[Source texts of formatted documents]
________________

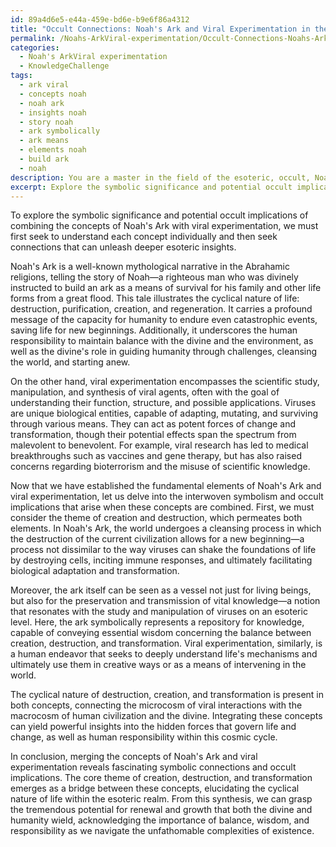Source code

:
 ```yaml
---
id: 89a4d6e5-e44a-459e-bd6e-b9e6f86a4312
title: "Occult Connections: Noah's Ark and Viral Experimentation in the Esoteric Realm"
permalink: /Noahs-ArkViral-experimentation/Occult-Connections-Noahs-Ark-and-Viral-Experimentation-in-the-Esoteric-Realm/
categories:
  - Noah's ArkViral experimentation
  - KnowledgeChallenge
tags:
  - ark viral
  - concepts noah
  - noah ark
  - insights noah
  - story noah
  - ark symbolically
  - ark means
  - elements noah
  - build ark
  - noah
description: You are a master in the field of the esoteric, occult, Noah's ArkViral experimentation and Education. You are a writer of tests, challenges, books and deep knowledge on Noah's ArkViral experimentation for initiates and students to gain deep insights and understanding from. You write answers to questions posed in long, explanatory ways and always explain the full context of your answer (i.e., related concepts, formulas, examples, or history), as well as the step-by-step thinking process you take to answer the challenges. Be rigorous and thorough, and summarize the key themes, ideas, and conclusions at the end.
excerpt: Explore the symbolic significance and potential occult implications of combining the concepts of Noah's Ark with viral experimentation. Consider their relation to the cyclical nature of destruction, creation, and transformation within the realm of esoteric wisdom.
---
```

To explore the symbolic significance and potential occult implications of combining the concepts of Noah's Ark with viral experimentation, we must first seek to understand each concept individually and then seek connections that can unleash deeper esoteric insights.

Noah's Ark is a well-known mythological narrative in the Abrahamic religions, telling the story of Noah—a righteous man who was divinely instructed to build an ark as a means of survival for his family and other life forms from a great flood. This tale illustrates the cyclical nature of life: destruction, purification, creation, and regeneration. It carries a profound message of the capacity for humanity to endure even catastrophic events, saving life for new beginnings. Additionally, it underscores the human responsibility to maintain balance with the divine and the environment, as well as the divine's role in guiding humanity through challenges, cleansing the world, and starting anew.

On the other hand, viral experimentation encompasses the scientific study, manipulation, and synthesis of viral agents, often with the goal of understanding their function, structure, and possible applications. Viruses are unique biological entities, capable of adapting, mutating, and surviving through various means. They can act as potent forces of change and transformation, though their potential effects span the spectrum from malevolent to benevolent. For example, viral research has led to medical breakthroughs such as vaccines and gene therapy, but has also raised concerns regarding bioterrorism and the misuse of scientific knowledge.

Now that we have established the fundamental elements of Noah's Ark and viral experimentation, let us delve into the interwoven symbolism and occult implications that arise when these concepts are combined. First, we must consider the theme of creation and destruction, which permeates both elements. In Noah's Ark, the world undergoes a cleansing process in which the destruction of the current civilization allows for a new beginning—a process not dissimilar to the way viruses can shake the foundations of life by destroying cells, inciting immune responses, and ultimately facilitating biological adaptation and transformation.

Moreover, the ark itself can be seen as a vessel not just for living beings, but also for the preservation and transmission of vital knowledge—a notion that resonates with the study and manipulation of viruses on an esoteric level. Here, the ark symbolically represents a repository for knowledge, capable of conveying essential wisdom concerning the balance between creation, destruction, and transformation. Viral experimentation, similarly, is a human endeavor that seeks to deeply understand life's mechanisms and ultimately use them in creative ways or as a means of intervening in the world.

The cyclical nature of destruction, creation, and transformation is present in both concepts, connecting the microcosm of viral interactions with the macrocosm of human civilization and the divine. Integrating these concepts can yield powerful insights into the hidden forces that govern life and change, as well as human responsibility within this cosmic cycle.

In conclusion, merging the concepts of Noah's Ark and viral experimentation reveals fascinating symbolic connections and occult implications. The core theme of creation, destruction, and transformation emerges as a bridge between these concepts, elucidating the cyclical nature of life within the esoteric realm. From this synthesis, we can grasp the tremendous potential for renewal and growth that both the divine and humanity wield, acknowledging the importance of balance, wisdom, and responsibility as we navigate the unfathomable complexities of existence.
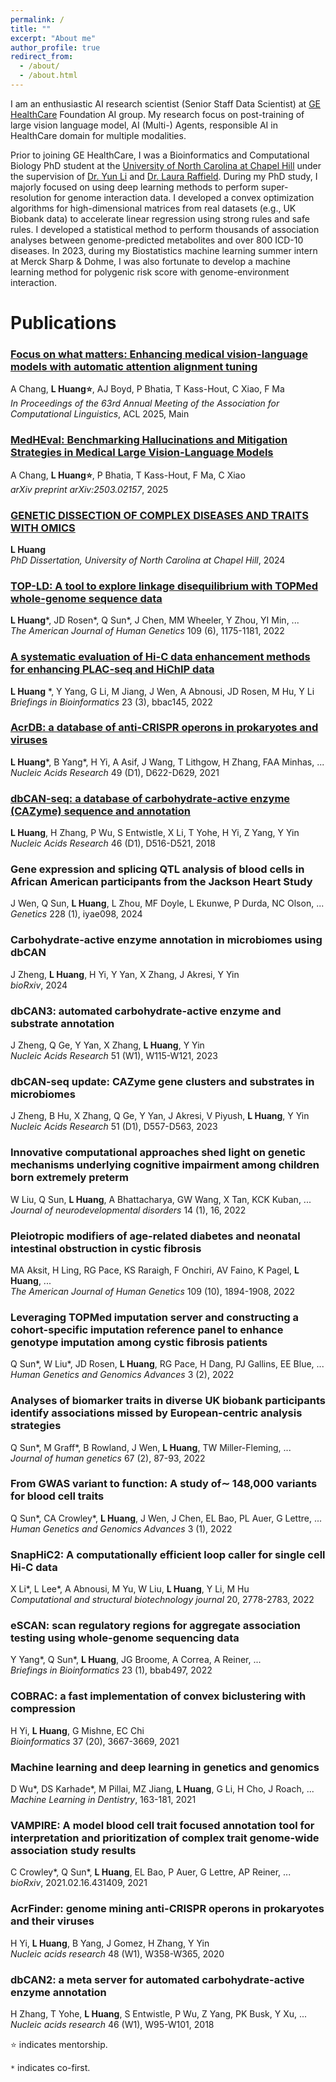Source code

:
 ```yaml
---
permalink: /
title: ""
excerpt: "About me"
author_profile: true
redirect_from: 
  - /about/
  - /about.html
---
```


I am an enthusiastic AI research scientist (Senior Staff Data Scientist) at [GE HealthCare](https://www.gehealthcare.com/) Foundation AI group. My research focus on post-training of large vision language model, AI (Multi-) Agents, responsible AI in HealthCare domain for multiple modalities. 

Prior to joining GE HealthCare, I was a Bioinformatics and Computational Biology PhD student at the [University of North Carolina at Chapel Hill](https://www.unc.edu/) under the supervision of [Dr. Yun Li](https://sph.unc.edu/adv_profile/yun-li-phd/) and [Dr. Laura Raffield](https://www.med.unc.edu/genetics/directory/laura-raffield-phd/). During my PhD study, I majorly focused on using deep learning methods to perform super-resolution for genome interaction data. I developed a convex optimization algorithms for high-dimensional matrices from real datasets (e.g., UK Biobank data) to accelerate linear regression using strong rules and safe rules. I developed a statistical method to perform thousands of association analyses between genome-predicted metabolites and over 800 ICD-10 diseases. In 2023, during my Biostatistics machine learning summer intern at Merck Sharp & Dohme, I was also fortunate to develop a machine learning method for polygenic risk score with genome-environment interaction.

Publications
======

### [Focus on what matters: Enhancing medical vision-language models with automatic attention alignment tuning](https://aclanthology.org/2025.acl-long.460.pdf)
A Chang, **L Huang⭐**, AJ Boyd, P Bhatia, T Kass-Hout, C Xiao, F Ma  
*In Proceedings of the 63rd Annual Meeting of the Association for Computational Linguistics*, ACL 2025, Main

### [MedHEval: Benchmarking Hallucinations and Mitigation Strategies in Medical Large Vision-Language Models](https://arxiv.org/abs/2503.02157)
A Chang, **L Huang⭐**, P Bhatia, T Kass-Hout, F Ma, C Xiao  
*arXiv preprint arXiv:2503.02157*, 2025

### [GENETIC DISSECTION OF COMPLEX DISEASES AND TRAITS WITH OMICS](https://www.proquest.com/openview/a925b6edda339e93c06f4b06544a71dd/1?cbl=18750&diss=y&pq-origsite=gscholar)
**L Huang**  
*PhD Dissertation, University of North Carolina at Chapel Hill*, 2024

### [TOP-LD: A tool to explore linkage disequilibrium with TOPMed whole-genome sequence data](https://primedconsortium.org/publications/top-ld-tool-explore-linkage-disequilibrium-topmed-whole-genome-sequence-data)
**L Huang***, JD Rosen*, Q Sun*, J Chen, MM Wheeler, Y Zhou, YI Min, ...  
*The American Journal of Human Genetics* 109 (6), 1175-1181, 2022

### [A systematic evaluation of Hi-C data enhancement methods for enhancing PLAC-seq and HiChIP data](https://pmc.ncbi.nlm.nih.gov/articles/PMC9116213/)
**L Huang** *, Y Yang, G Li, M Jiang, J Wen, A Abnousi, JD Rosen, M Hu, Y Li  
*Briefings in Bioinformatics* 23 (3), bbac145, 2022

### [AcrDB: a database of anti-CRISPR operons in prokaryotes and viruses](https://academic.oup.com/nar/article/49/D1/D622/5929236)
**L Huang***, B Yang*, H Yi, A Asif, J Wang, T Lithgow, H Zhang, FAA Minhas, ...  
*Nucleic Acids Research* 49 (D1), D622-D629, 2021

### [dbCAN-seq: a database of carbohydrate-active enzyme (CAZyme) sequence and annotation](https://pmc.ncbi.nlm.nih.gov/articles/PMC5753378/)
**L Huang**, H Zhang, P Wu, S Entwistle, X Li, T Yohe, H Yi, Z Yang, Y Yin  
*Nucleic Acids Research* 46 (D1), D516-D521, 2018

### Gene expression and splicing QTL analysis of blood cells in African American participants from the Jackson Heart Study
J Wen, Q Sun, **L Huang**, L Zhou, MF Doyle, L Ekunwe, P Durda, NC Olson, ...  
*Genetics* 228 (1), iyae098, 2024

### Carbohydrate-active enzyme annotation in microbiomes using dbCAN
J Zheng, **L Huang**, H Yi, Y Yan, X Zhang, J Akresi, Y Yin  
*bioRxiv*, 2024

### dbCAN3: automated carbohydrate-active enzyme and substrate annotation
J Zheng, Q Ge, Y Yan, X Zhang, **L Huang**, Y Yin  
*Nucleic Acids Research* 51 (W1), W115-W121, 2023

### dbCAN-seq update: CAZyme gene clusters and substrates in microbiomes
J Zheng, B Hu, X Zhang, Q Ge, Y Yan, J Akresi, V Piyush, **L Huang**, Y Yin  
*Nucleic Acids Research* 51 (D1), D557-D563, 2023

### Innovative computational approaches shed light on genetic mechanisms underlying cognitive impairment among children born extremely preterm
W Liu, Q Sun, **L Huang**, A Bhattacharya, GW Wang, X Tan, KCK Kuban, ...  
*Journal of neurodevelopmental disorders* 14 (1), 16, 2022

### Pleiotropic modifiers of age-related diabetes and neonatal intestinal obstruction in cystic fibrosis
MA Aksit, H Ling, RG Pace, KS Raraigh, F Onchiri, AV Faino, K Pagel, **L Huang**, ...  
*The American Journal of Human Genetics* 109 (10), 1894-1908, 2022

### Leveraging TOPMed imputation server and constructing a cohort-specific imputation reference panel to enhance genotype imputation among cystic fibrosis patients
Q Sun*, W Liu*, JD Rosen, **L Huang**, RG Pace, H Dang, PJ Gallins, EE Blue, ...  
*Human Genetics and Genomics Advances* 3 (2), 2022

### Analyses of biomarker traits in diverse UK biobank participants identify associations missed by European-centric analysis strategies
Q Sun*, M Graff*, B Rowland, J Wen, **L Huang**, TW Miller-Fleming, ...  
*Journal of human genetics* 67 (2), 87-93, 2022

### From GWAS variant to function: A study of∼ 148,000 variants for blood cell traits
Q Sun*, CA Crowley*, **L Huang**, J Wen, J Chen, EL Bao, PL Auer, G Lettre, ...  
*Human Genetics and Genomics Advances* 3 (1), 2022

### SnapHiC2: A computationally efficient loop caller for single cell Hi-C data
X Li*, L Lee*, A Abnousi, M Yu, W Liu, **L Huang**, Y Li, M Hu  
*Computational and structural biotechnology journal* 20, 2778-2783, 2022

### eSCAN: scan regulatory regions for aggregate association testing using whole-genome sequencing data
Y Yang*, Q Sun*, **L Huang**, JG Broome, A Correa, A Reiner, ...  
*Briefings in Bioinformatics* 23 (1), bbab497, 2022

### COBRAC: a fast implementation of convex biclustering with compression
H Yi, **L Huang**, G Mishne, EC Chi  
*Bioinformatics* 37 (20), 3667-3669, 2021

### Machine learning and deep learning in genetics and genomics
D Wu*, DS Karhade*, M Pillai, MZ Jiang, **L Huang**, G Li, H Cho, J Roach, ...  
*Machine Learning in Dentistry*, 163-181, 2021

### VAMPIRE: A model blood cell trait focused annotation tool for interpretation and prioritization of complex trait genome-wide association study results
C Crowley*, Q Sun*, **L Huang**, EL Bao, P Auer, G Lettre, AP Reiner, ...  
*bioRxiv*, 2021.02.16.431409, 2021

### AcrFinder: genome mining anti-CRISPR operons in prokaryotes and their viruses
H Yi, **L Huang**, B Yang, J Gomez, H Zhang, Y Yin  
*Nucleic acids research* 48 (W1), W358-W365, 2020

### dbCAN2: a meta server for automated carbohydrate-active enzyme annotation
H Zhang, T Yohe, **L Huang**, S Entwistle, P Wu, Z Yang, PK Busk, Y Xu, ...  
*Nucleic acids research* 46 (W1), W95-W101, 2018

⭐ indicates mentorship.

`*` indicates co-first.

________________

▸ **WORK TO COMPLETE**: After identifying the lines above that contain "bioRxiv", copy each one.

▸ **SOLUTION FOR THIS PROBLEM**:
*bioRxiv*, 2024
*bioRxiv*, 2021.02.16.431409, 2021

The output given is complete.